À première vue, lorsqu'on jette un œil sur la description du projet, tout concourre à dire qu'il s'agit d'un projet exemplaire de "développement durable", ce concept fourre-tout à la mode. Et le responsable du développement durable au comité exécutif de la Ville, Allan De Sousa, ne se prive pas de pavoiser. Conservation de 12 bâtiments, obtention du critère LEED, toits verts, choix de matériaux écologiques, contribution de 10 millions$ pour le tramway. On ne dit mot sur aucune énergie alternative. Mais au fond, rien de bien détaillé n'est présenté dans ce projet, ce qui nous empêche de porter une évaluation sérieuse des intentions environnementales. Par contre, un chiffre qui jette un éclairage précis. Il y aura 5 000 places de stationnement souterrain selon le journal La Presse du 23 novembre 2007 (bizarre ce n'est pas mentionné dans le document Devimco). Avec le stationnement sur rue on pourra loger 6 000 automobilistes soit le même nombre qu'au complexe DIX30. Le hic c'est qu'on ne verra presque pas ces autos. C'est le concept du développement durable du maire Tremblay pour lutter contre les GES.

Il n'est donc pas étonnant que le Maire n'ait pas présenté de proposition concrète d'amélioration du transport collectif et du transport actif. Tout est laissé au promoteur et celui-ci en profite pour nous faire une proposition banlieusarde. D'ailleurs, la première phase de rénovation de l'autoroute Bonaventure avancée par la Ville et qui s'intègre dans le projet Devimco, prévoit passer de 6 voies à 8 voies de circulation plus deux autres voies pour permettre les virages à gauche. Les boulevards urbains ont désormais plus de voies que les autoroutes. Tout se tient, un projet qui va concentrer 8 000 nouveaux consommateurs, dans une ambiance de consommation et de spectacle et basé sur l'utilisation de l'automobile. Beau programme.

Les impacts attendus dans la Pointe

Quelques dizaines de mètres sépareront physiquement le quartier Pointe-Saint-Charles du nouveau Village Griffintown. Mais la frontière physique du canal de Lachine a depuis longtemps été traversée dans la tête du Maire et des développeurs. À part des embouteillages causés par une augmentation substantielle du trafic automobile dans nos milieux résidentiels nous ressentons déjà les effets de la spéculation. Rappelez-vous les dernières augmentations des rôles d'évaluation. Le Sud-Ouest est champion montréalais toute catégorie avec 61% de hausse, près du double de Westmount (35%) juste en haut de la côte. Nous avions, dans un texte antérieur, expliqué comment le fardeau fiscal du deuxième arrondissement le plus pauvre à Montréal s'alourdissait alors qu'il diminuait pour les plus riches. Transfert de richesse ! C'est le modèle de la mondialisation économique appliquer sur le territoire montréalais. Quelle action le pouvoir politique prend-il pour protéger les résidentEs moins fortunéEs des effets de la spéculation ? RIEN, ZÉRO.
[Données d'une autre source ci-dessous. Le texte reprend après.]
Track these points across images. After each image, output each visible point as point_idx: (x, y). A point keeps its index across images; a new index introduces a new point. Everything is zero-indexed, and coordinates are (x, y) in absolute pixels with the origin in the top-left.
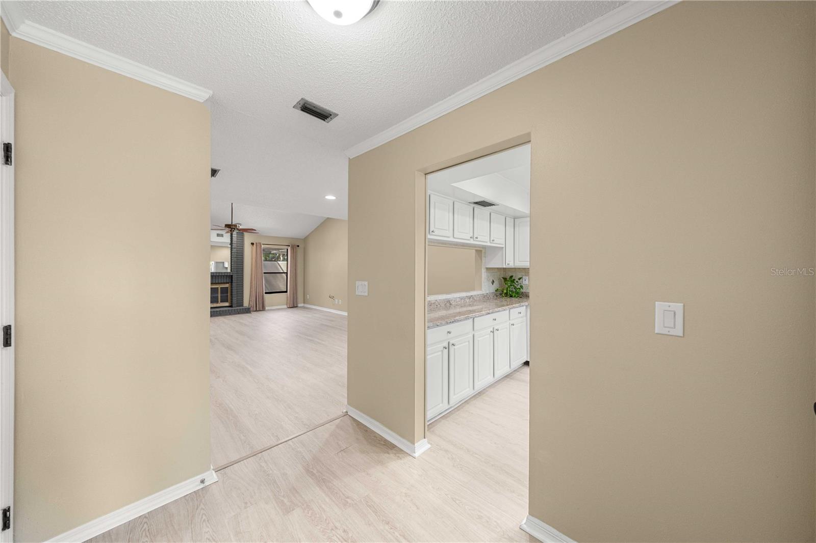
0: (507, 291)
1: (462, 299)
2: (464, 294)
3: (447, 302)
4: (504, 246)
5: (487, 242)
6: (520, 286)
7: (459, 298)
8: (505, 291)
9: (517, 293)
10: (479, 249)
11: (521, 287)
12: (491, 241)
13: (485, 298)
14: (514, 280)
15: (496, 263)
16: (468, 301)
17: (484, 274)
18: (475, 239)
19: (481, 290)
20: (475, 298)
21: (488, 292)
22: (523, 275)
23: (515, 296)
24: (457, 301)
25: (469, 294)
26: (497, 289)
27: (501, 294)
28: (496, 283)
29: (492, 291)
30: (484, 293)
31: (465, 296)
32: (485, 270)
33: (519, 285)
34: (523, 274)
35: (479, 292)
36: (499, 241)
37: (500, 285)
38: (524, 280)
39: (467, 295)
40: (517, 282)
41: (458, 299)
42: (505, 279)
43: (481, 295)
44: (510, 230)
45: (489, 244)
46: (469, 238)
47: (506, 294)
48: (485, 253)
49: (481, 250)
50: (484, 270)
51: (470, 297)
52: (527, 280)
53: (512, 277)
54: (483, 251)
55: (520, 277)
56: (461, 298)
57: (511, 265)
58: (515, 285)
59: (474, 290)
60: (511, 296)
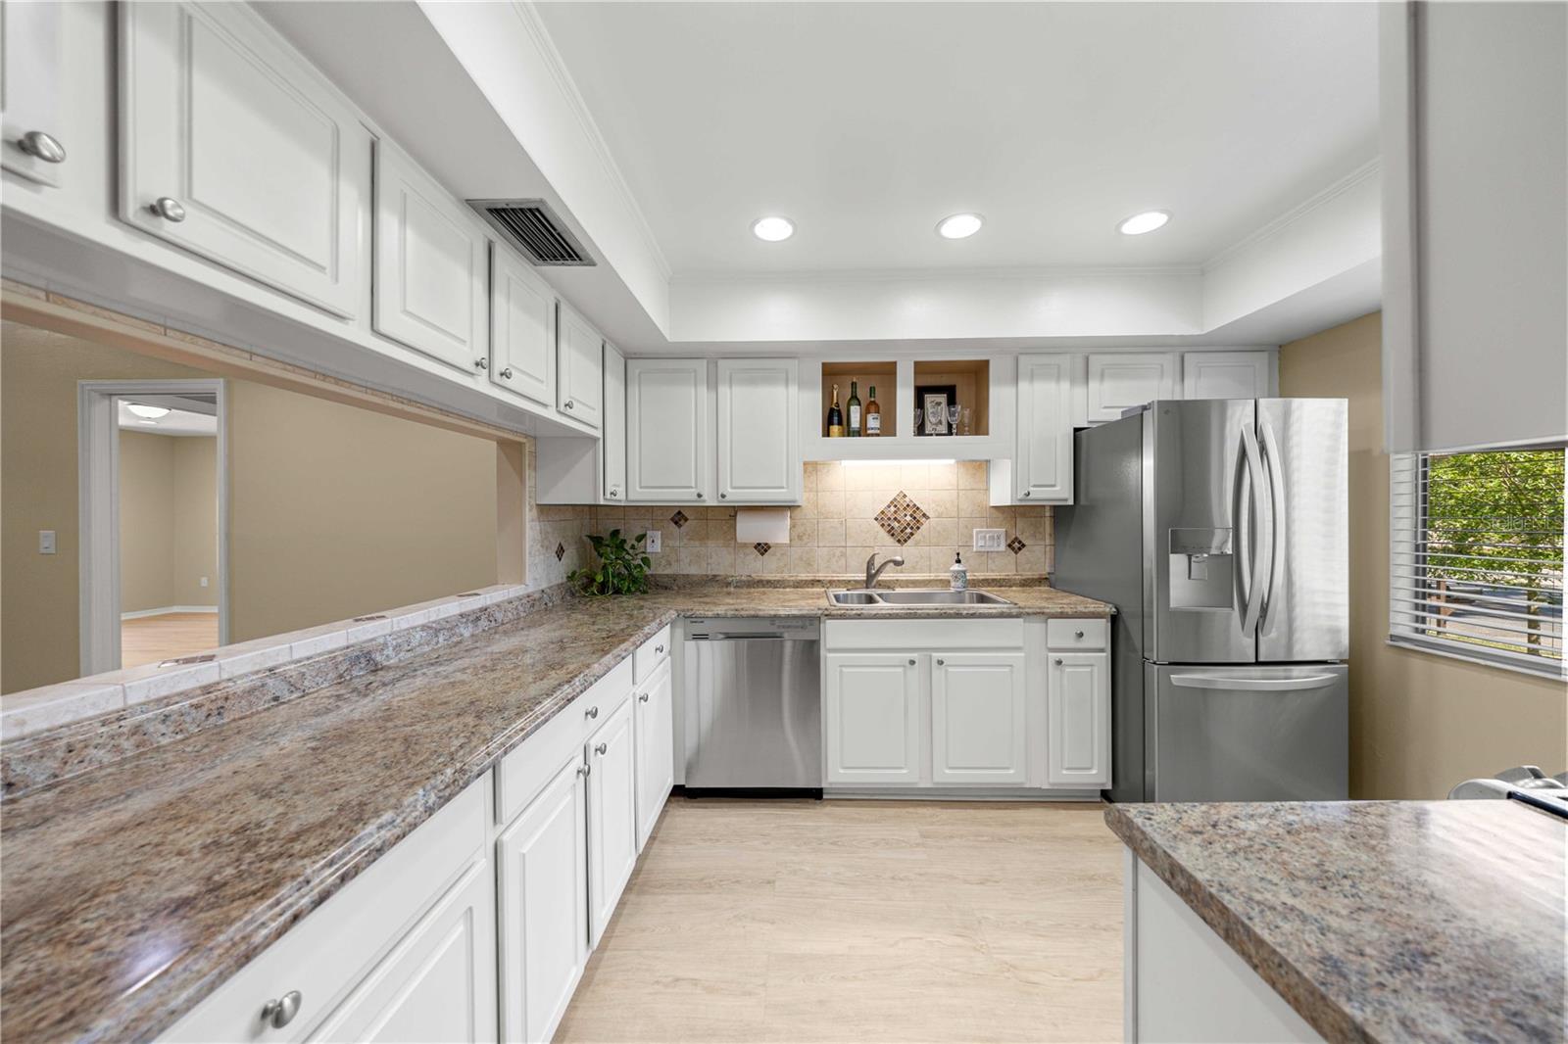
0: (606, 575)
1: (437, 631)
2: (450, 608)
3: (355, 661)
4: (600, 435)
5: (545, 405)
6: (642, 559)
7: (424, 628)
8: (600, 578)
9: (634, 581)
10: (511, 437)
11: (646, 561)
12: (562, 408)
13: (537, 608)
14: (624, 541)
15: (573, 490)
16: (467, 634)
17: (532, 527)
18: (497, 378)
19: (521, 580)
20: (499, 616)
21: (544, 586)
22: (647, 529)
23: (629, 590)
24: (415, 643)
25: (472, 604)
26: (574, 573)
27: (585, 588)
28: (570, 553)
29: (560, 581)
30: (530, 590)
31: (457, 611)
32: (535, 512)
33: (639, 557)
34: (647, 524)
35: (515, 591)
36: (585, 415)
37: (583, 558)
38: (649, 542)
39: (464, 609)
40: (633, 547)
41: (418, 637)
42: (597, 541)
43: (520, 599)
44: (614, 385)
45: (550, 414)
46: (470, 367)
47: (603, 589)
48: (534, 455)
49: (521, 444)
50: (529, 515)
51: (474, 617)
52: (658, 542)
53: (616, 533)
54: (527, 449)
55: (640, 532)
56: (433, 629)
57: (621, 498)
58: (627, 557)
59: (492, 582)
60: (618, 591)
Les promoteurs semblent avoir le champ libre vers le fleuve et pensent même pouvoir piétiner Pointe-Saint-Charles. L'enjeu reste entier du côté sud du canal. Le Redpath est déjà réalisé. Dans le non respect de l'histoire du quartier, le projet de 1200 logements du Nordelec (densité de centre-ville) et de ses 1 500 places de stationnement a été accepté par les autorités municipales. Mais quelques dizaines de personnes n'ont peut-être pas dit leur dernier mot.

L'enjeu c'est la résistance contre la prise de possession de notre quartier par le capital immobilier et par conséquent la lutte contre la disparition du quartier sociologique que constitue Pointe-Saint-Charles. Depuis longtemps, les descendantEs des ouvriers de Griffintown sont disparuEs sans faire beaucoup de bruit (il reste peut-être une cinquantaine de logements dans le secteur). Mais ici, il nous faudra trouver la force et la dignité pour affronter le pouvoir de l'argent, rien de moins. Et ce pouvoir de l'argent, ce pouvoir de domination peut être habilement dissimulé à l'occasion, comme en fait foi le Village Griffintown.